*** Task inputs ***
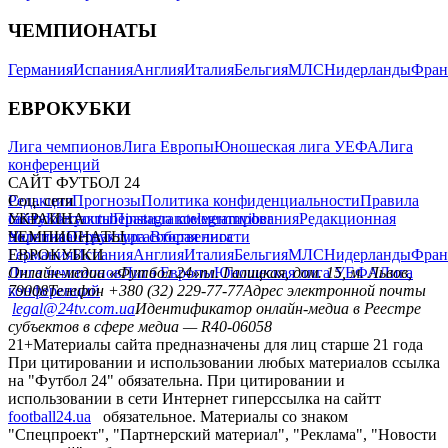
ЧЕМПИОНАТЫ
Германия
Испания
Англия
Италия
Бельгия
МЛС
Нидерланды
Фран
ЕВРОКУБКИ
Лига чемпионов
Лига Европы
Юношеская лига УЕФА
Лига
конференций
САЙТ ФУТБОЛ 24
Редакция
Соц. сети
Прогнозы
Политика конфиденциальности
Правила
сайту
facebook
УКРАИНА
Контакты
x
youtube
Правила комментирования
instagram
telegram
viber
Редакционная
политика
Украина
ЧЕМПИОНАТЫ
Первая лига
Структура собственности
Вторая лига
Германия
ЕВРОКУБКИ
Испания
Англия
Италия
Бельгия
МЛС
Нидерланды
Фран
Лига чемпионов
Онлайн-медиа «Футбол 24»
Лига Европы
пл. Галицкая, дом. 15, м. Львов,
Юношеская лига УЕФА
Лига
конференций
79008
Телефон +380 (32) 229-77-77
Адрес электронной почты
legal@24tv.com.ua
Идентификатор онлайн-медиа в Реестре
субъектов в сфере медиа — R40-06058
21+
Материалы сайта предназначены для лиц старше 21 года
При цитировании и использовании любых материалов ссылка
на "Футбол 24" обязательна. При цитировании и
использовании в сети Интернет гиперссылка на сайтт
football24.ua
обязательное. Материалы со знаком
"Спецпроект", "Партнерский материал", "Реклама", "Новости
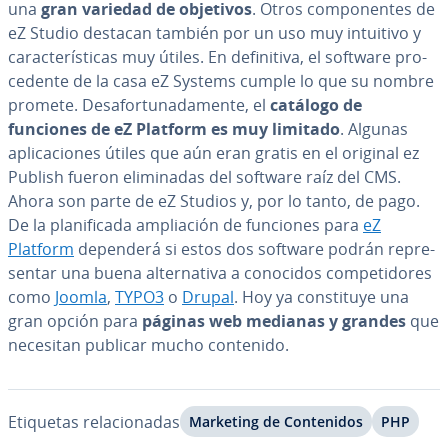
una
gran variedad de objetivos
. Otros co­m­po­ne­n­tes de
eZ Studio destacan también por un uso muy intuitivo y
ca­ra­c­te­rí­s­ti­cas muy útiles. En de­fi­ni­ti­va, el software pro­
ce­de­n­te de la casa eZ Systems cumple lo que su nombre
promete. Des­afo­r­tu­na­da­me­n­te, el
catálogo de
funciones de eZ Platform es muy limitado
. Algunas
apli­ca­cio­nes útiles que aún eran gratis en el original ez
Publish fueron eli­mi­na­das del software raíz del CMS.
Ahora son parte de eZ Studios y, por lo tanto, de pago.
De la pla­ni­fi­ca­da am­plia­ción de funciones para
eZ
Platform
dependerá si estos dos software podrán re­pre­
se­n­tar una buena al­te­r­na­ti­va a conocidos co­m­pe­ti­do­res
como
Joomla
,
TYPO3
o
Drupal
. Hoy ya co­n­s­ti­tu­ye una
gran opción para
páginas web medianas y grandes
que
necesitan publicar mucho contenido.
Etiquetas re­la­cio­na­das
Marketing de Co­n­te­ni­dos
PHP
*** End of Task inputs ***
◆ **What is being asked**:
Please repeat the material from its start up to and including the line with "Идентификатор онлайн-медиа в Реестре". Leave the pictures out of your answer.

◆ **Answer to the problem**:
ЧЕМПИОНАТЫ
Германия
Испания
Англия
Италия
Бельгия
МЛС
Нидерланды
Фран
ЕВРОКУБКИ
Лига чемпионов
Лига Европы
Юношеская лига УЕФА
Лига
конференций
САЙТ ФУТБОЛ 24
Редакция
Соц. сети
Прогнозы
Политика конфиденциальности
Правила
сайту
facebook
УКРАИНА
Контакты
x
youtube
Правила комментирования
instagram
telegram
viber
Редакционная
политика
Украина
ЧЕМПИОНАТЫ
Первая лига
Структура собственности
Вторая лига
Германия
ЕВРОКУБКИ
Испания
Англия
Италия
Бельгия
МЛС
Нидерланды
Фран
Лига чемпионов
Онлайн-медиа «Футбол 24»
Лига Европы
пл. Галицкая, дом. 15, м. Львов,
Юношеская лига УЕФА
Лига
конференций
79008
Телефон +380 (32) 229-77-77
Адрес электронной почты
legal@24tv.com.ua
Идентификатор онлайн-медиа в Реестре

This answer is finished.